The basic setup would be something like this:
struct shader_backend_t { void (*shader_select)(void *data, BOOL usePS, BOOL useVS); void (*shader_load_constants)(void *data, char usePS, char useVS); ... };
struct state_management_t { void (*mark_state_dirty)(void *data, DWORD state); void (*apply_states)(void *data); ... };
struct IWineD3DDeviceImpl { ... struct state_management_t vertex_state_manager; struct state_management_t fragment_state_manager; struct state_management_t other_state_manager; struct shader_backend_t shader_backend;
void *vertex_private_data; void *fragment_private_data; void *other_private_data; void *shader_private_data; ... };
/* Usage */ device->vertex_state_manager->mark_state_dirty(device->vertex_private_data, state); device->fragment_state_manager->mark_state_dirty(device->fragment_private_data, state); etc. ... if (!use_vs) { device->vertex_state_manager->apply_states(device->vertex_private_data); } if (!use_ps) { device->fragment_state_manager->apply_states(device->fragment_private_data); } device->shader_backend->select_shader(device->shader_private_date, use_vs, use_ps);
Some example configurations:
GLSL FFP, GLSL shaders device = {glsl_vsm, glsl_fsm, ff_osm, glsl_shader_backend, glsl_private_data, glsl_private_data, ff_private_data, glsl_private_data};
Fixed function vertex, ATIFS fragment processing, GLSL shader backend device = {ff_vsm, atifs_fsm, ff_osm, glsl_shader_backend, ff_private_data, atifs_private_data, ff_private_data, glsl_private_data};
ARB vertex FFP, Fixed function fragment, ARB shaders device = arb_vsm, ff_fsm, ff_osm, arb_shader_backend, arb_ffp_private_data, ff_private_data, ff_private_data, arb_shader_private_data};
This doesn't support mixing eg. ARB vertex shaders with NVRC pixel shaders, but it would "simply" be a matter of splitting up the shader backend in a similar way to the state table. Important to note here is that the private data could be shared between fixed function replacements and the shader backend, like in the case of GLSL. I could imagine using a structure more similar to state_management_t for the shader backend as well.

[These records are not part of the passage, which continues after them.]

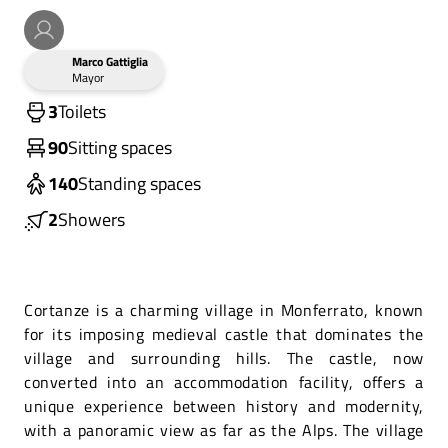
Marco Gattiglia
Mayor
3
Toilets
90
Sitting spaces
140
Standing spaces
2
Showers
Cortanze is a charming village in Monferrato, known
for its imposing medieval castle that dominates the
village and surrounding hills. The castle, now
converted into an accommodation facility, offers a
unique experience between history and modernity,
with a panoramic view as far as the Alps. The village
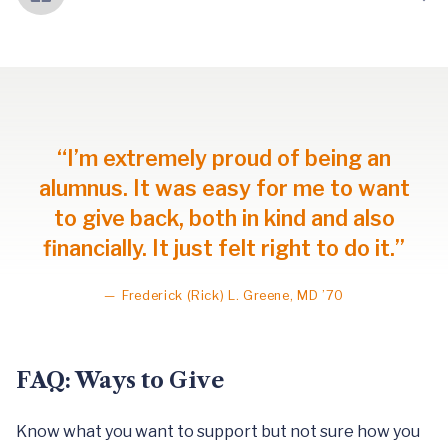
“I’m extremely proud of being an
alumnus. It was easy for me to want
to give back, both in kind and also
financially. It just felt right to do it.”
—
Frederick (Rick) L. Greene, MD ’70
FAQ: Ways to Give
Know what you want to support but not sure how you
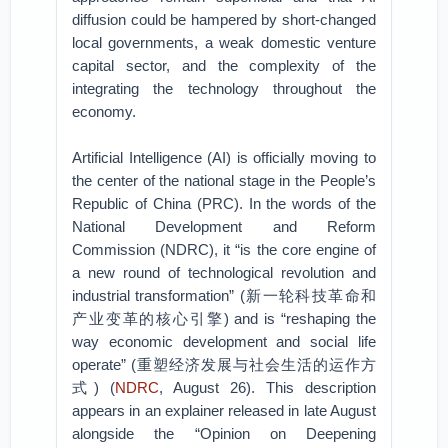
diffusion could be hampered by short-changed
local governments, a weak domestic venture
capital sector, and the complexity of the
integrating the technology throughout the
economy.
Artificial Intelligence (AI) is officially moving to
the center of the national stage in the People’s
Republic of China (PRC). In the words of the
National Development and Reform
Commission (NDRC), it “is the core engine of
a new round of technological revolution and
industrial transformation” (新一轮科技革命和
产业变革的核心引擎) and is “reshaping the
way economic development and social life
operate” (重塑经济发展与社会生活的运作方
式) (
NDRC
, August 26). This description
appears in an explainer released in late August
alongside the “Opinion on Deepening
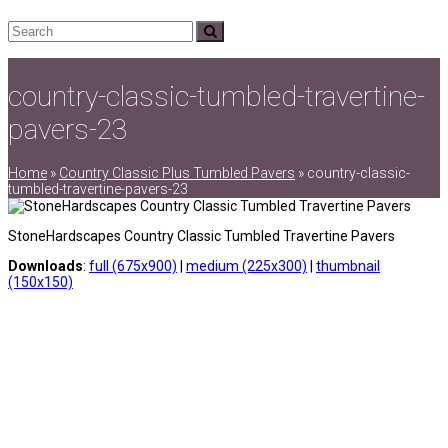
Search
Submit
country-classic-tumbled-travertine-
pavers-23
Home
»
Country Classic Plus Tumbled Pavers
»
country-classic-
tumbled-travertine-pavers-23
StoneHardscapes Country Classic Tumbled Travertine Pavers
Downloads
:
full (675x900)
|
medium (225x300)
|
thumbnail
(150x150)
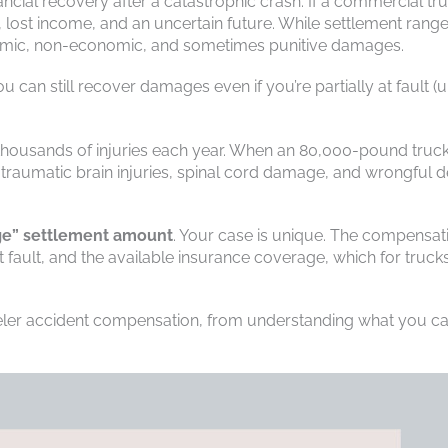
ancial recovery after a catastrophic crash. If a commercial tr
ls, lost income, and an uncertain future. While settlement rang
nomic, non-economic, and sometimes punitive damages.
u can still recover damages even if you’re partially at fault (u
 thousands of injuries each year. When an 80,000-pound truc
ike traumatic brain injuries, spinal cord damage, and wrongful d
age” settlement amount
. Your case is unique. The compensat
fault, and the available insurance coverage, which for trucks
eler accident compensation, from understanding what you c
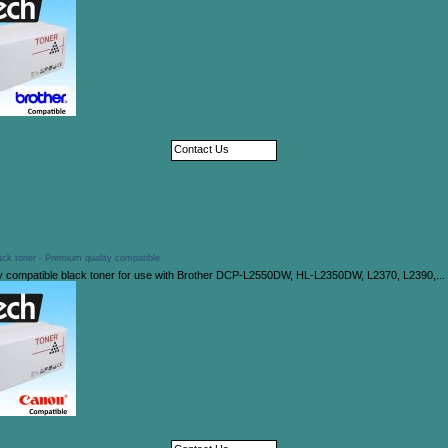
Contact Us
ck toner - Premium quality compatible
y compatible black toner for use with Brother DCP-L2550DW, HL-L2350DW, L2370, L2390,...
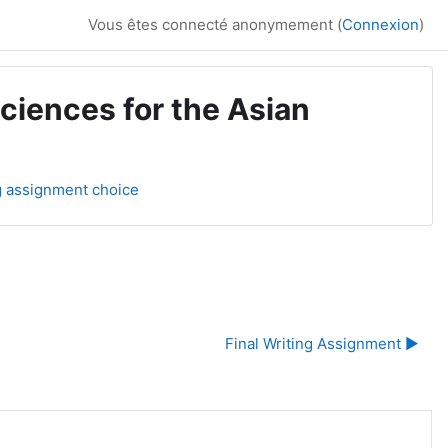
Vous êtes connecté anonymement (
Connexion
)
ciences for the Asian
ng assignment choice
Final Writing Assignment ▶︎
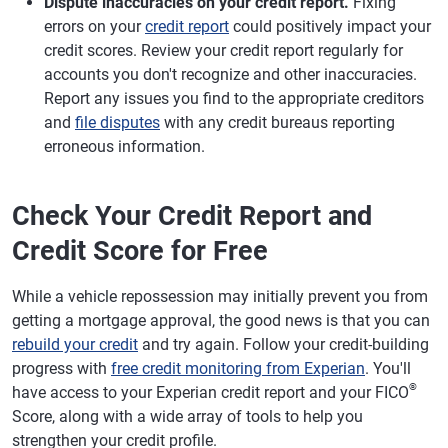
Dispute inaccuracies on your credit report.
Fixing
errors on your
credit report
could positively impact your
credit scores. Review your credit report regularly for
accounts you don't recognize and other inaccuracies.
Report any issues you find to the appropriate creditors
and
file disputes
with any credit bureaus reporting
erroneous information.
Check Your Credit Report and
Credit Score for Free
While a vehicle repossession may initially prevent you from
getting a mortgage approval, the good news is that you can
rebuild your credit
and try again. Follow your credit-building
progress with
free credit monitoring from Experian
. You'll
®
have access to your Experian credit report and your FICO
Score, along with a wide array of tools to help you
strengthen your credit profile.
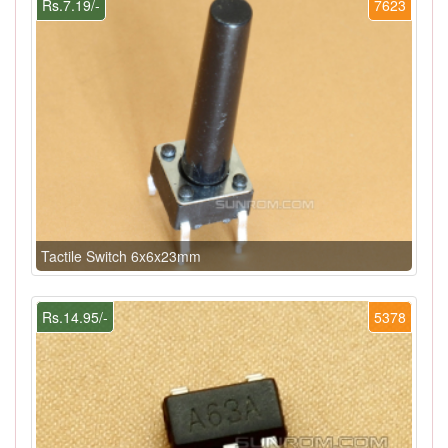
Rs.7.19/-
7623
Tactile Switch 6x6x23mm
Rs.14.95/-
5378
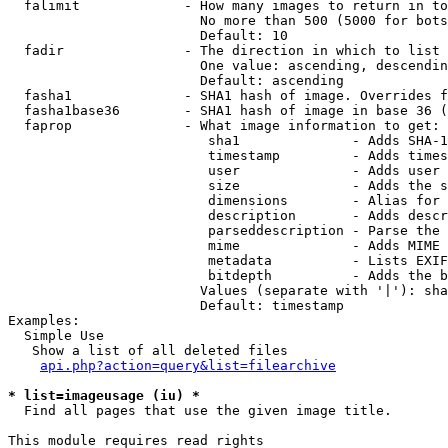
  falimit             - How many images to return in to
                        No more than 500 (5000 for bots
                        Default: 10

  fadir               - The direction in which to list

                        One value: ascending, descendin
                        Default: ascending

  fasha1              - SHA1 hash of image. Overrides f
  fasha1base36        - SHA1 hash of image in base 36 (
  faprop              - What image information to get:

                         sha1              - Adds SHA-1
                         timestamp         - Adds times
                         user              - Adds user 
                         size              - Adds the s
                         dimensions        - Alias for 
                         description       - Adds descr
                         parseddescription - Parse the 
                         mime              - Adds MIME 
                         metadata          - Lists EXIF
                         bitdepth          - Adds the b
                        Values (separate with '|'): sha
                        Default: timestamp

Examples:

  Simple Use

   Show a list of all deleted files

api.php?action=query&list=filearchive
* list=imageusage (iu) *
  Find all pages that use the given image title.

This module requires read rights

Of course there are a number of variations you can make on this (perhaps most notably storing the call tables and private data in the same struct), but I think the important parts are the split between vertex/fragment/other/shader, and the state management having private data.
However, I see two issues with that:
*) In which place do we decide which program/shader to use in the end? If we have an ARB fixed function replacement program and an ARB program generated from a D3D shader? Currently this happens to work because ARB/GLSL override NVTS and NVRC, but this fails if we have a shader and ffp implementation using the same extension
The private data between the FFP replacement and the shader backend can be shared. That means our general GLSL management stuff can see you've got eg. a FFP vertex shader and a pixel shader and link them together.
*) What do we do if a shader implementation wants to overwrite some states for its programmable pipeline work? For example take my GLSL clipplane patch: The ARB shader backend disables clipplanes when a shader is used. This example is about a driver bug, but there are others as well: ATIFS and NVTS with a pixel shader implementation will have to override a part of the sampler setting(the stuff that is currently done in activate_dimensions)
How would you deal with this?
I guess this will mostly be an issue for states that end up being in the "other" category. In general I think that as long as it's only for a couple of states we can just keep doing more or less what we currently do and check if the relevant state management backend is used.